[WHAT YOU WILL DO]
1: Answer these questions from the commentary on "Doctor Honoris Causa" below:
(a) What kind of line has Kociejowski loosened for the title poem?
(b) How many arrows pierce the lion in the relief from the palace?
(c) According to the last sentence, what two things is the poem a major poem on?
2: Can you reproduce the passage of the commentary on "Doctor Honoris Causa" below, starting with "At the end of" and going on through "me, remain here.", without changing a word?

[EXERCISE TEXT]
For the title poem of his first collection ‘Doctor Honoris Causa’ Kociejowski has loosened the economical iambic line of his earlier poems. Longer lines are interspersed with the shorter creating a rhythmical mood of the Latin elegiac couplet where hexameter and pentameter alternate. In the poem an Aristotelean persona meditates on the career of a former pupil, a possible Alexander or Stalin or Cesare Borgia or Sancho Alfonso, the first Count of Alburqueque, the ninth child of Alfonso XI of Leon and his mistress, the beautiful Eleanor de Guzmán, but, despite this Poundian amalgam of historical identities, most likely Ashburnipal, the last great Assyrian king.
Another voice speaks through the cold Assyrian stone, The same words you spoke in Rome, Moscow, Alburquerque. It hardly matters from what place they come, The consonants of power remain the same.
In this second poem of the sequence the marvellous relief from Ashburnipal’s palace of a lion pierced by four arrows turning in pain. The poem explores the craft of the unknown sculptor in rendering this brutal hunt:
As finely carved as the ringlets in the beard of the king who burns alive The children of his enemies.
The artist, in whatever form, has to balance fidelity to his vision with human feeling. The consequence is often a lack of engagement:
The sculptor faithful to what he sees will always be at a distance from what he serves.
At the end of the poem the speaker has all but been forgotten, but is without regrets for his acquaintance with power which he rejects,
This narrow room is borrowed out of time. I shall, if you allow me, remain here.
Rejection of being associated with political power in this age is almost banal since politicians,whether democratic or autocratic, are now usually professional and operate within an occupational class that has little time for human activities that belong to the otiosae as opposed to the necessitas required to gain and hang onto power. However, it means that political power has been sealed off from the rest of society and its language and thought has fossilized. Poets and their work used to roam dangerously in the subconscious of rulers and were silenced by tyrants physically and through ridicule in democratic societies. "Sticks and stones may break my bones, but words will never harm me" is an adage dear to the hearts and minds of those who regard themselves as plain spoken, who happily cling to notions of the impotence of poets whilst the evidence of verbal bullying, not least from politicians themselves, and its effects proliferates on the media. Kociejowski’s Doctor Honoris Causa is a major poem on the relationship of language and power and the unceasing efforts of the politically powerful to diminish the potency of language.

[DATASET EXTRACT]
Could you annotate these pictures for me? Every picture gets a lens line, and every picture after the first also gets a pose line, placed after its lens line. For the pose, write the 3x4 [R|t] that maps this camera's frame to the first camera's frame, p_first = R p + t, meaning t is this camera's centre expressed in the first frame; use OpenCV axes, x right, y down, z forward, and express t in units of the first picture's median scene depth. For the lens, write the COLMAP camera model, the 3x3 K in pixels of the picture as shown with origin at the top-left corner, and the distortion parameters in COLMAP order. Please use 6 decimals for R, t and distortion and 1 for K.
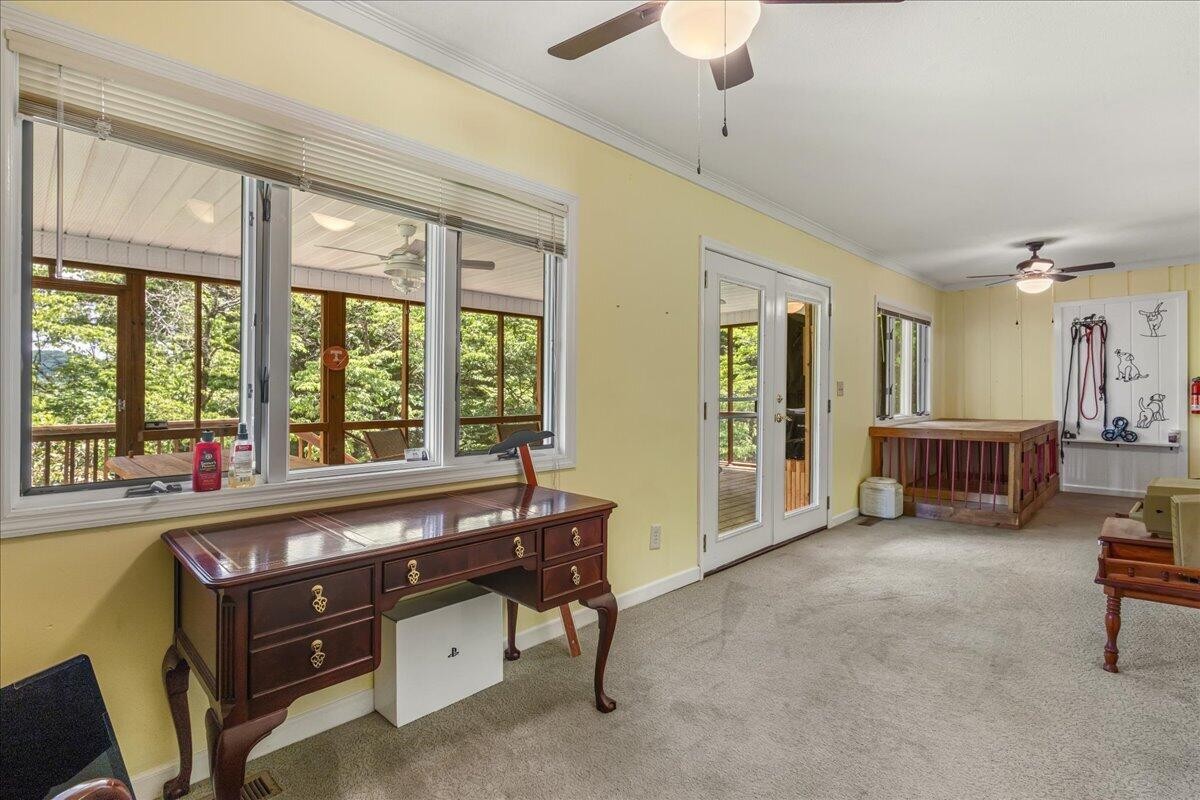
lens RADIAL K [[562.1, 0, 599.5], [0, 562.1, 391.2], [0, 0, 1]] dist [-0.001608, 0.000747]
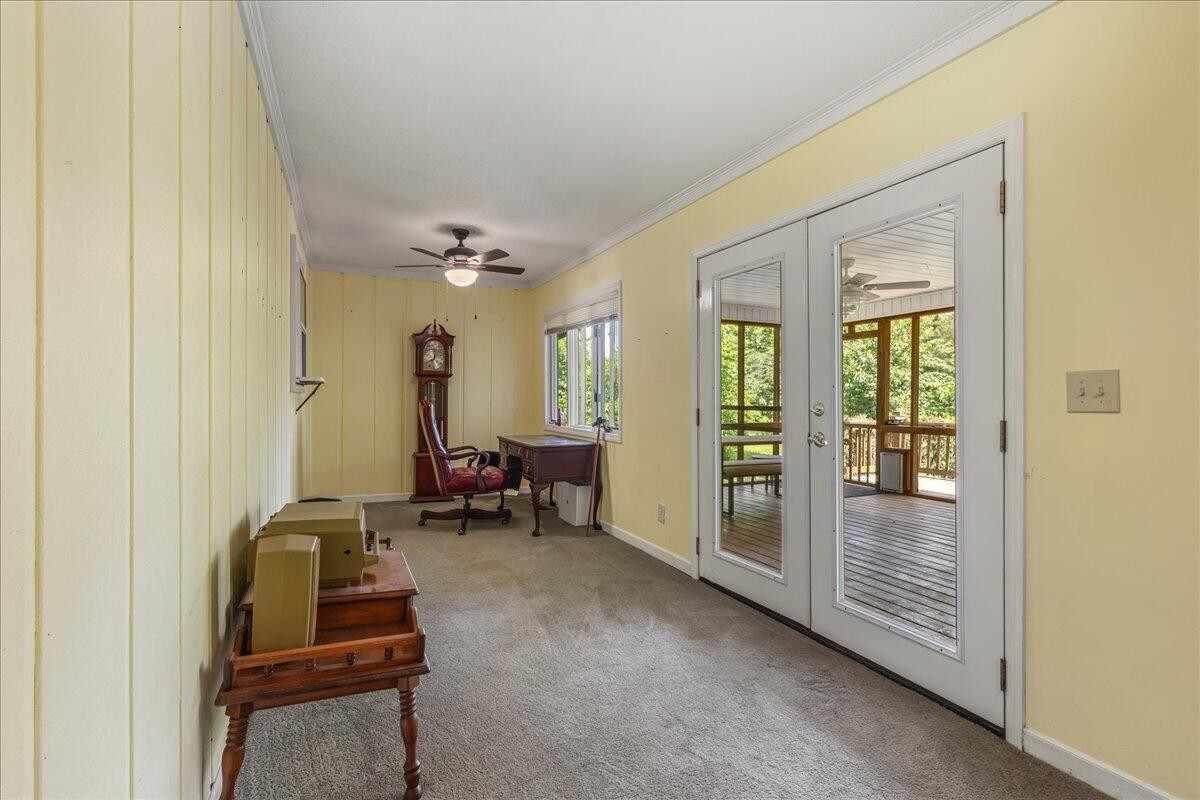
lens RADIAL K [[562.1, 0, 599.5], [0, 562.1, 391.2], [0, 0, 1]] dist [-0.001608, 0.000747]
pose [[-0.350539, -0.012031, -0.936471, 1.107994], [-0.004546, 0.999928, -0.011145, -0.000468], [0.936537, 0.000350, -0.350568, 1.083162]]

* * *

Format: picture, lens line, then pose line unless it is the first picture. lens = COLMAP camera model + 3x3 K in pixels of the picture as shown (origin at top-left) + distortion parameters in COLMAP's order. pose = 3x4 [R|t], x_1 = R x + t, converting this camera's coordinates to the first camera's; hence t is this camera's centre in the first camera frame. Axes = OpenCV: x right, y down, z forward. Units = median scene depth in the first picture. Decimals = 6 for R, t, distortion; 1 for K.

[RESULTS FOR EACH TASK]
1:
(a) The economical iambic line of his earlier poems.
(b) Four.
(c) The relationship of language and power, and the unceasing efforts of the politically powerful to diminish the potency of language.

2:
At the end of the poem the speaker has all but been forgotten, but is without regrets for his acquaintance with power which he rejects,
This narrow room is borrowed out of time. I shall, if you allow me, remain here.